Начальник караула, молодой лейтенант, затянутый в портупею, при пистолете, все же вышел из дежурки, чтобы удостовериться лично. В руке он зачем-то сжимал длинный металлический щуп, которым часовые на КПП обыскивают кузова машин с сыпучими грузами – не затаился ли в глубине беглец-заключенный? Опасливо вытянув шею, начкар принялся старательно разглядывать мертвеца.

– Да ты его щупом проткни для верности! – хихикнув, посоветовал прапорщик Тарасенко. – Тада точно не убежит…

– Я вот сейчас тебе, хохол, этот щуп в пузо воткну! – озлился лейтенант и кивнул скопившимся у входа на вахту заключенным-бесконвойникам: – Забирайте!

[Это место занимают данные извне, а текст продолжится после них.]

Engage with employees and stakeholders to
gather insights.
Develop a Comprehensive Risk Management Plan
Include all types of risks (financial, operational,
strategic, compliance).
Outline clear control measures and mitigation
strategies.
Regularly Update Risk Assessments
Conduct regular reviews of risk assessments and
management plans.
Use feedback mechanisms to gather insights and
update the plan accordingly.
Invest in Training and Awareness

Тело переложили на обтянутые брезентом носилки и вынесли с территории промзоны.

– Когда заключение о смерти будет? – поинтересовался Самохин у доктора.

– Завтра утречком отправим труп на вскрытие, а там черт знает, сколько протянут. Судмедэксперт один на два района, послезавтра суббота, так что… Петля, странгуляционная борозда на шее – типичное самоповешение. Неожиданностей на вскрытии быть не должно.

– Ты мне пока хоть справочку черкни, – попросил Самохин, – от чего смерть наступила, есть ли на теле синяки, признаки насилия…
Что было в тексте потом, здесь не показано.